Like `partialsortperm`, but accepts a preallocated index vector `ix`. If `initialized` is `false` (the default), `ix` is initialized to contain the values `1:length(ix)`.

source

Sorting Algorithms

There are currently four sorting algorithms available in base Julia:

`InsertionSort` is an O(n^2) stable sorting algorithm. It is efficient for very small `n`, and is used internally by `QuickSort`.

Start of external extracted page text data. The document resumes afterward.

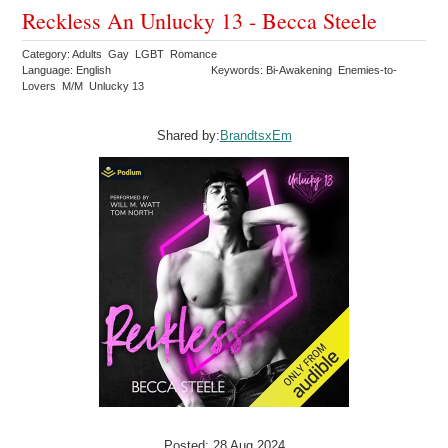
Reckless An Unlucky 13 - Becca Steele
Category: Adults Gay LGBT Romance
Language: English
Keywords: Bi-Awakening Enemies-to-
Lovers M/M Unlucky 13
Shared by:
BrandtsxEm
Posted: 28 Aug 2024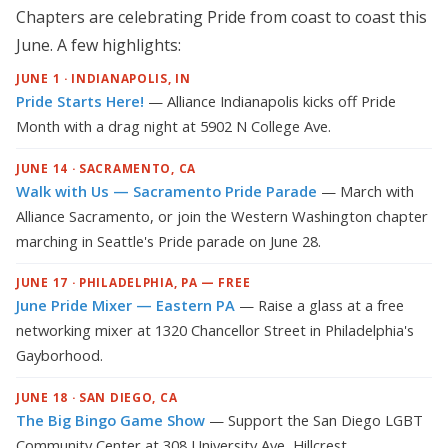
Chapters are celebrating Pride from coast to coast this
June. A few highlights:
JUNE 1 · INDIANAPOLIS, IN
Pride Starts Here!
— Alliance Indianapolis kicks off Pride
Month with a drag night at 5902 N College Ave.
JUNE 14 · SACRAMENTO, CA
Walk with Us — Sacramento Pride Parade
— March with
Alliance Sacramento, or join the Western Washington chapter
marching in Seattle's Pride parade on June 28.
JUNE 17 · PHILADELPHIA, PA — FREE
June Pride Mixer — Eastern PA
— Raise a glass at a free
networking mixer at 1320 Chancellor Street in Philadelphia's
Gayborhood.
JUNE 18 · SAN DIEGO, CA
The Big Bingo Game Show
— Support the San Diego LGBT
Community Center at 308 University Ave, Hillcrest.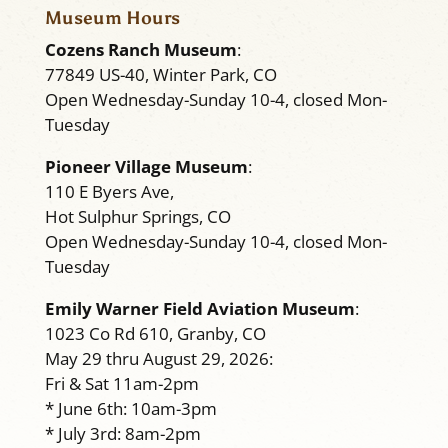
Museum Hours
Cozens Ranch Museum
:
77849 US-40, Winter Park, CO
Open Wednesday-Sunday 10-4, closed Mon-
Tuesday
Pioneer Village Museum
:
110 E Byers Ave,
Hot Sulphur Springs, CO
Open Wednesday-Sunday 10-4, closed Mon-
Tuesday
Emily Warner Field Aviation Museum
:
1023 Co Rd 610, Granby, CO
May 29 thru August 29, 2026:
Fri & Sat 11am-2pm
* June 6th: 10am-3pm
* July 3rd: 8am-2pm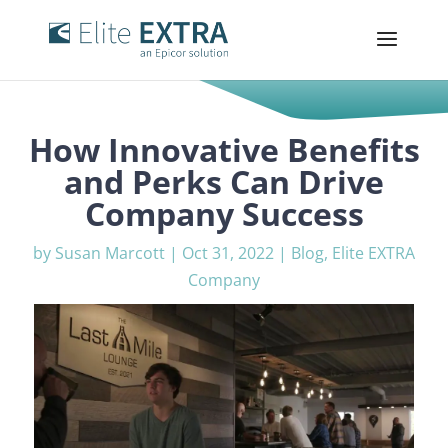
How Innovative Benefits
and Perks Can Drive
Company Success
by
Susan Marcott
|
Oct 31, 2022
|
Blog
,
Elite EXTRA
Company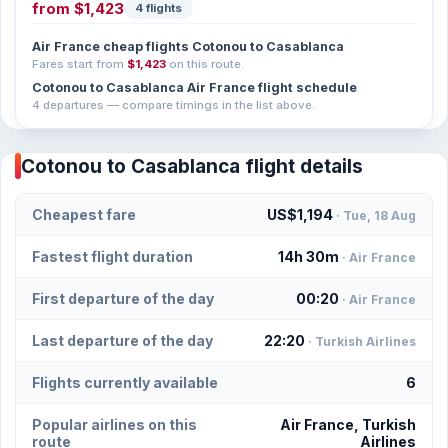
from
$1,423
4 flights
Air France cheap flights Cotonou to Casablanca
Fares start from
$1,423
on this route.
Cotonou to Casablanca Air France flight schedule
4 departures — compare timings in the list above.
Cotonou to Casablanca flight details
Cheapest fare
US$1,194
· Tue, 18 Aug
Fastest flight duration
14h 30m
· Air France
First departure of the day
00:20
· Air France
Last departure of the day
22:20
· Turkish Airlines
Flights currently available
6
Popular airlines on this
Air France, Turkish
route
Airlines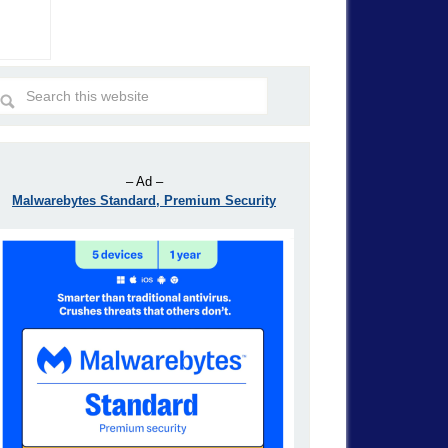
– Ad –
Malwarebytes Standard, Premium Security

`QuickSort` is an O(n log n) sorting algorithm which is in-place, very fast, but not stable – i.e. elements which are considered equal will not remain in the same order in which they originally appeared in the array to be sorted. `QuickSort` is the default algorithm for numeric values, including integers and floats.

`PartialQuickSort(k)` is similar to `QuickSort`, but the output array is only sorted up to index `k` if `k` is an integer, or in the range of `k` if `k` is an `OrdinalRange`. For example:

``````x = rand(1:500, 100)
k = 50
k2 = 50:100
s = sort(x; alg=QuickSort)
ps = sort(x; alg=PartialQuickSort(k))
qs = sort(x; alg=PartialQuickSort(k2))
map(issorted, (s, ps, qs))             # => (true, false, false)
map(x->issorted(x[1:k]), (s, ps, qs))  # => (true, true, false)
map(x->issorted(x[k2]), (s, ps, qs))   # => (true, false, true)
s[1:k] == ps[1:k]                      # => true
s[k2] == qs[k2]                        # => true``````

`MergeSort` is an O(n log n) stable sorting algorithm but is not in-place – it requires a temporary array of half the size of the input array – and is typically not quite as fast as `QuickSort`. It is the default algorithm for non-numeric data.

The default sorting algorithms are chosen on the basis that they are fast and stable, or appear to be so. For numeric types indeed, `QuickSort` is selected as it is faster and indistinguishable in this case from a stable sort (unless the array records its mutations in some way). The stability property comes at a non-negligible cost, so if you don't need it, you may want to explicitly specify your preferred algorithm, e.g. `sort!(v, alg=QuickSort)`.

The mechanism by which Julia picks default sorting algorithms is implemented via the `Base.Sort.defalg` function. It allows a particular algorithm to be registered as the default in all sorting functions for specific arrays. For example, here are the two default methods from `sort.jl`:

``````defalg(v::AbstractArray) = MergeSort
defalg(v::AbstractArray{<:Number}) = QuickSort``````

As for numeric arrays, choosing a non-stable default algorithm for array types for which the notion of a stable sort is meaningless (i.e. when two values comparing equal can not be distinguished) may make sense.